### Assignment
Go through the records and restate them word for word, omitting images.

### The data
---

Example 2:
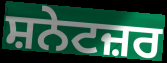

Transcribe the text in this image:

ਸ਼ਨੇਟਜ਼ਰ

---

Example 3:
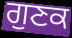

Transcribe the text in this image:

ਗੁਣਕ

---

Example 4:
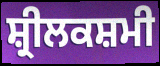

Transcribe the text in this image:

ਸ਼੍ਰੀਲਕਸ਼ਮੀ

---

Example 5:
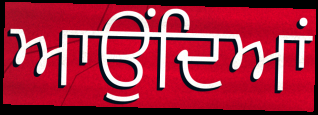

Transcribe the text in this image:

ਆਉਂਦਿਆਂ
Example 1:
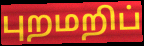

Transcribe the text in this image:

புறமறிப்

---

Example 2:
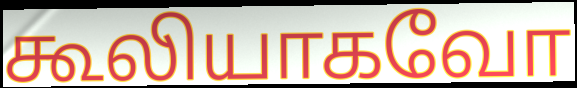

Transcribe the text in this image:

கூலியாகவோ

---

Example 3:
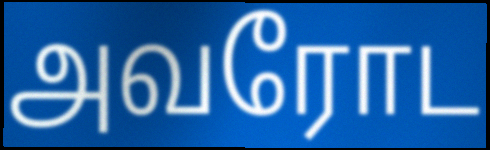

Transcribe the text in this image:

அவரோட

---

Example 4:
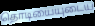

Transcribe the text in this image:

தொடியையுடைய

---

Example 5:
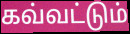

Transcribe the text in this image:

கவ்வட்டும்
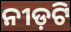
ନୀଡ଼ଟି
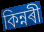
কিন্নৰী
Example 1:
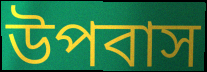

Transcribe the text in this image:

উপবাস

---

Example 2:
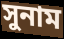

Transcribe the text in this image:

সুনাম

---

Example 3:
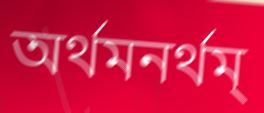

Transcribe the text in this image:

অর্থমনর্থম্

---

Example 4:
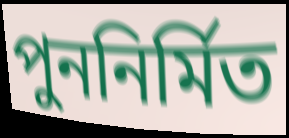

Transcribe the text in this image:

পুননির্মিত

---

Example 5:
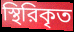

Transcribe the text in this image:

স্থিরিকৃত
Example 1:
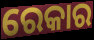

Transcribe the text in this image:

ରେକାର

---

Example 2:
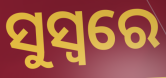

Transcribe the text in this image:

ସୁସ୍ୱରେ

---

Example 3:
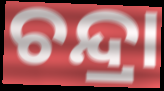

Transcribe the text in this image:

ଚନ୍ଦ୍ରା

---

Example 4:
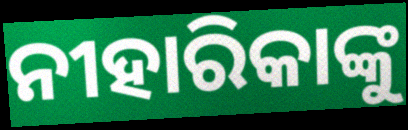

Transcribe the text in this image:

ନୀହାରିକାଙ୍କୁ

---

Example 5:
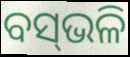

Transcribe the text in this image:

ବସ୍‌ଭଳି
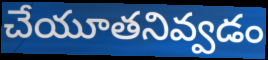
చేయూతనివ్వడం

### Solution for this task
---

Example 2:

Transcribe the text in this image:

ਸ਼ਨੇਟਜ਼ਰ

---

Example 3:

Transcribe the text in this image:

ਗੁਣਕ

---

Example 4:

Transcribe the text in this image:

ਸ਼੍ਰੀਲਕਸ਼ਮੀ

---

Example 5:

Transcribe the text in this image:

ਆਉਂਦਿਆਂ
Example 1:

Transcribe the text in this image:

புறமறிப்

---

Example 2:

Transcribe the text in this image:

கூலியாகவோ

---

Example 3:

Transcribe the text in this image:

அவரோட

---

Example 4:

Transcribe the text in this image:

தொடியையுடைய

---

Example 5:

Transcribe the text in this image:

கவ்வட்டும்
ନୀଡ଼ଟି
কিন্নৰী
Example 1:

Transcribe the text in this image:

উপবাস

---

Example 2:

Transcribe the text in this image:

সুনাম

---

Example 3:

Transcribe the text in this image:

অর্থমনর্থম্

---

Example 4:

Transcribe the text in this image:

পুননির্মিত

---

Example 5:

Transcribe the text in this image:

স্থিরিকৃত
Example 1:

Transcribe the text in this image:

ରେକାର

---

Example 2:

Transcribe the text in this image:

ସୁସ୍ୱରେ

---

Example 3:

Transcribe the text in this image:

ଚନ୍ଦ୍ରା

---

Example 4:

Transcribe the text in this image:

ନୀହାରିକାଙ୍କୁ

---

Example 5:

Transcribe the text in this image:

ବସ୍‌ଭଳି
చేయూతనివ్వడం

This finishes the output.